Suddenly, a large pickup truck with monstrous wheels cut him off to make an abrupt left turn on a NO LEFT TURN lane- this villain thought he’d be extended a 10 minute grace period because he was the road’s Goliath and didn’t care even if road’s David was right behind him. Shawn would’ve been nicer if it was 7, but at 6:50 he knew he had to get to her doorsteps- he wasn’t about to begin their night with “I’m sorry I’m late”. He honked madly at Goliath and a pool of purely explicit cuss words were steaming out of the left side of his brain. The light was turning yellow and he proceeded to make the turn; Goliath was ready to unhinge his car door and become the biblical Hulk. David wasn’t going to let his bullying slide. They both got out of the car and with a full head of pride, David rushed at the concrete flesh.

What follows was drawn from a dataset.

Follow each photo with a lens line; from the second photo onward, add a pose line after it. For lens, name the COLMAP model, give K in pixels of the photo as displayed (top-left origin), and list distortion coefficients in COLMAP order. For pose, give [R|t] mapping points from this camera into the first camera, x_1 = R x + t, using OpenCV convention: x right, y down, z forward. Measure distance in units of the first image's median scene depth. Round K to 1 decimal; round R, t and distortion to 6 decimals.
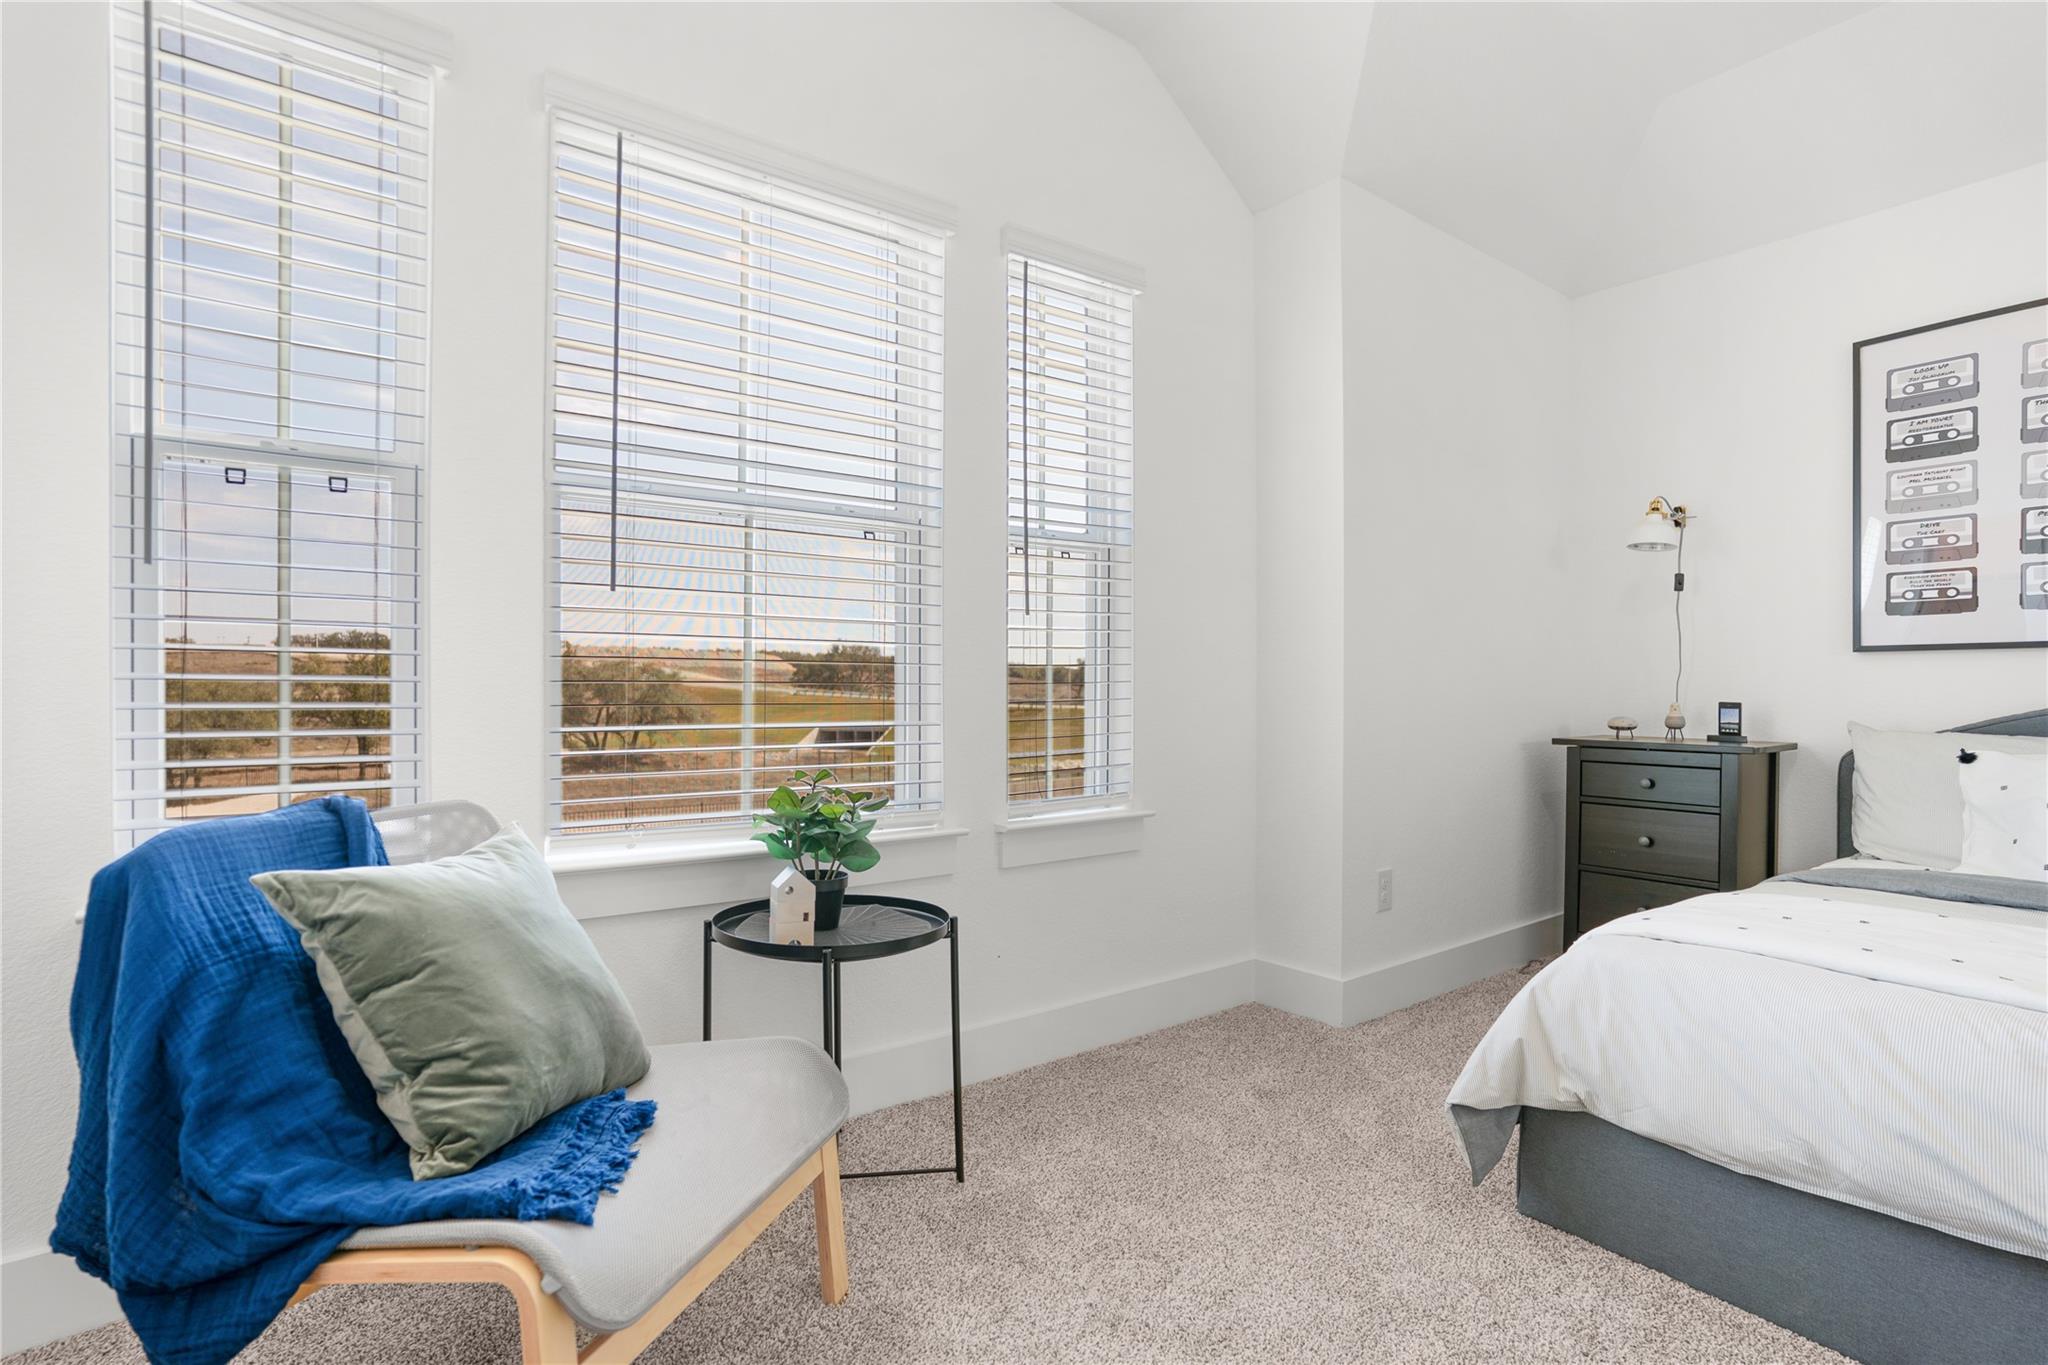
lens RADIAL K [[1030.2, 0, 1012.7], [0, 1030.2, 682.5], [0, 0, 1]] dist [-0.068298, 0.044143]
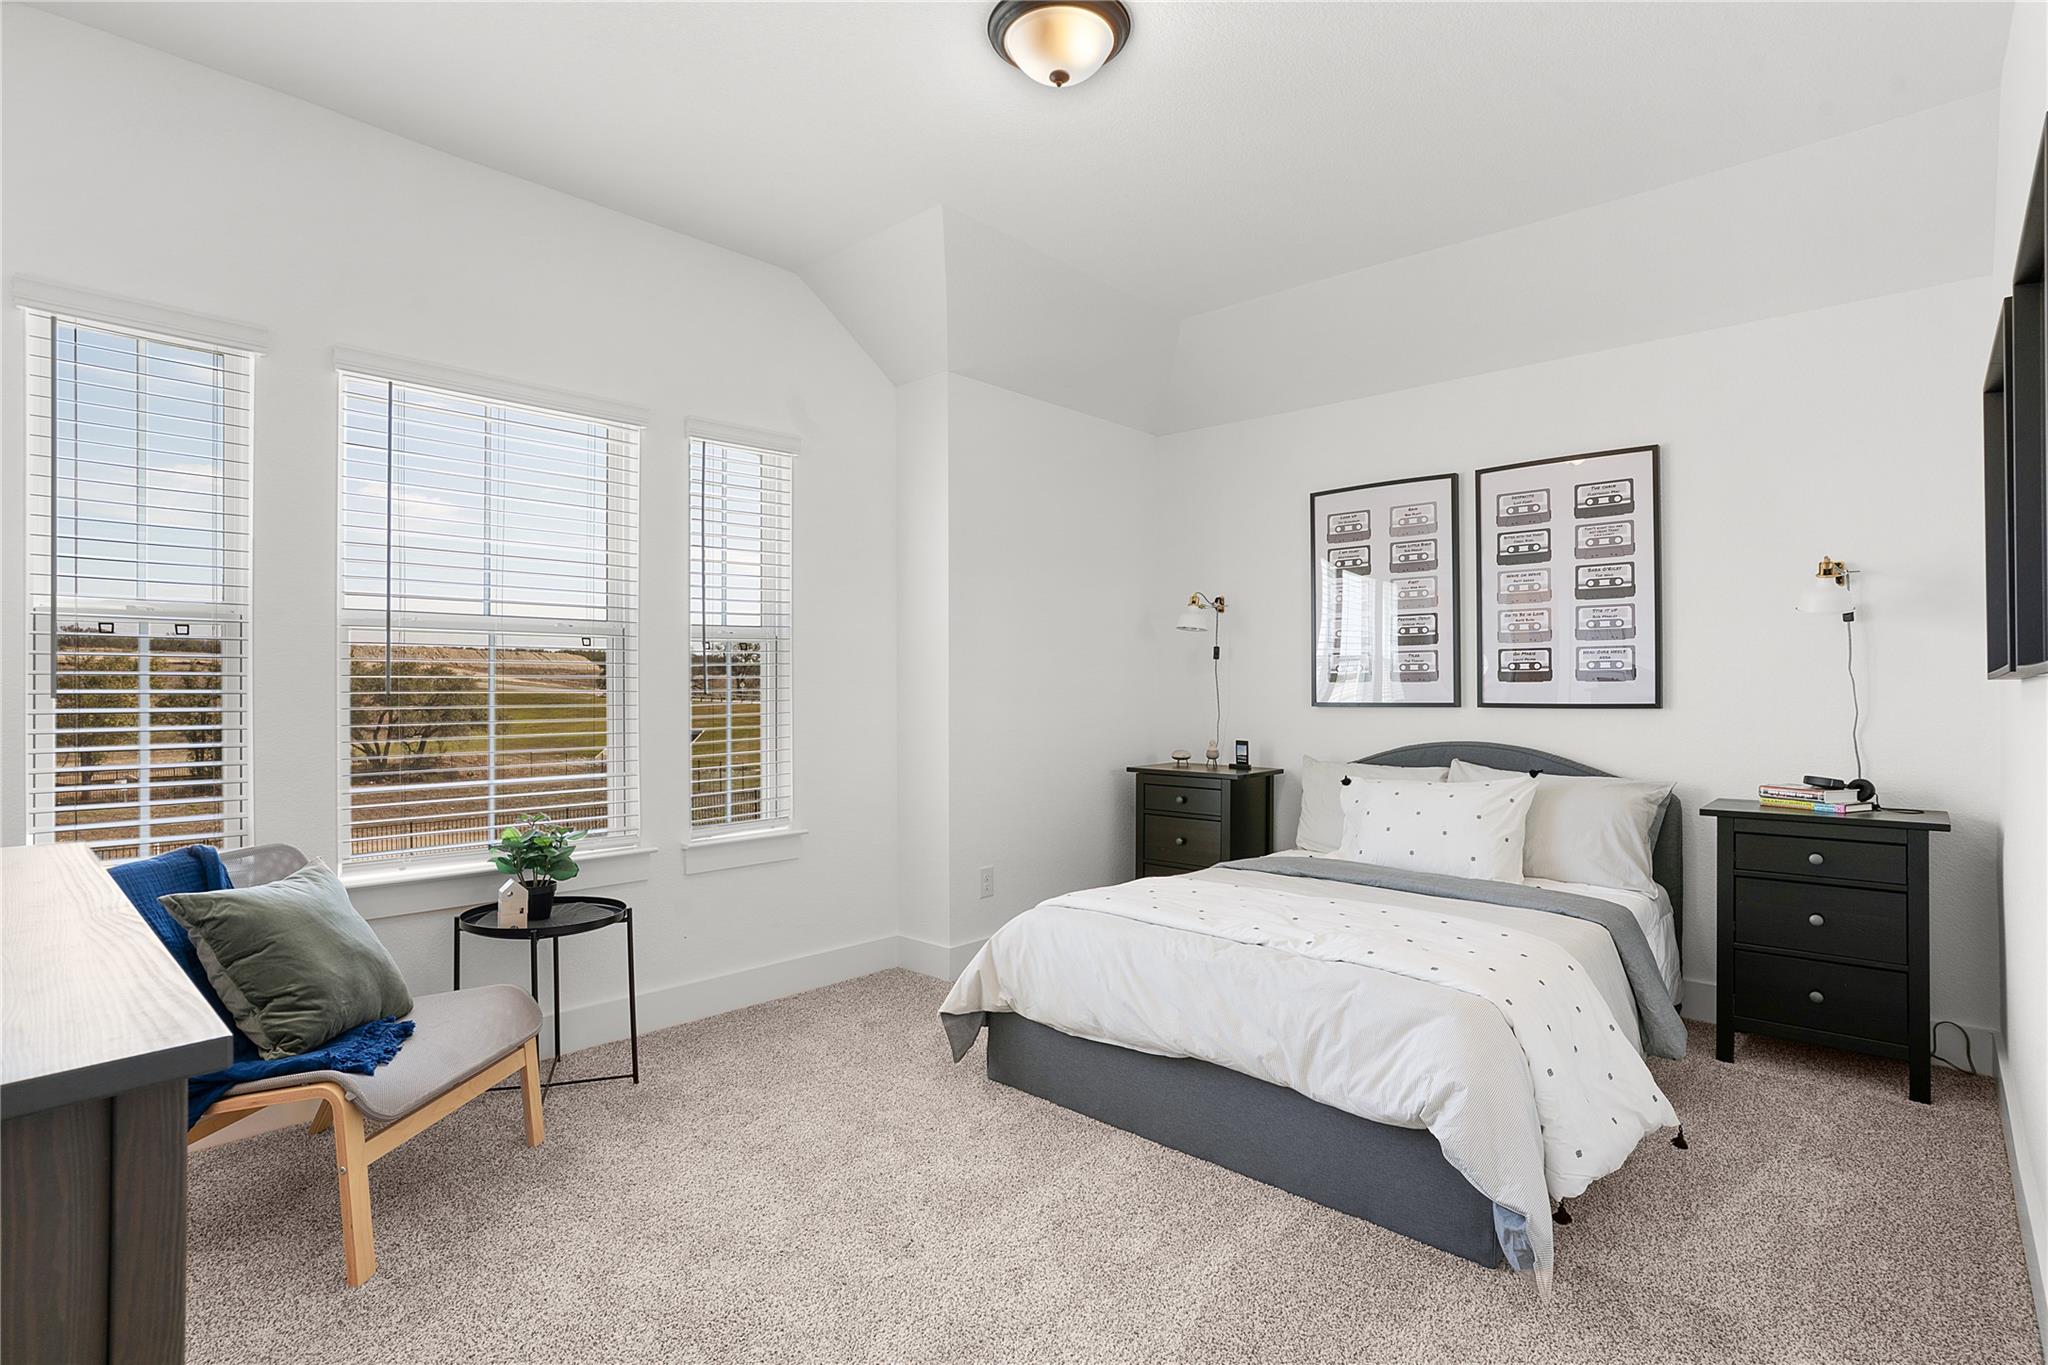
lens RADIAL K [[1030.2, 0, 1012.7], [0, 1030.2, 682.5], [0, 0, 1]] dist [-0.068298, 0.044143]
pose [[0.984989, -0.004713, 0.172553, 0.268385], [0.004630, 0.999989, 0.000880, -0.116095], [-0.172556, -0.000068, 0.985000, -0.645386]]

Shawn awoke next to his car; big tire marks screeched away and he stood up to look at his driver’s side window. He had a plum for an eye and felt his left hand unable to grip the steering wheel. He arrived at her doorsteps. 7:17.
With a right handed knock, he stood there and Stella opened the door. She had her blue hat on; he noticed the stain, but otherwise, it couldn’t be his excuse for his unkempt display. They exchanged greetings and with quiet smiles they were on their way. Not too much was said in reply- she accepted his story and instinctively found it cute; there would be a time to unfold explanations during dinner. She then took off her cap and showed him her hair. It was the work of a mad scientist- scissors weren’t a tool; it was a weapon. He laughed hysterically and then she matched the laughter. It was going to be a good night.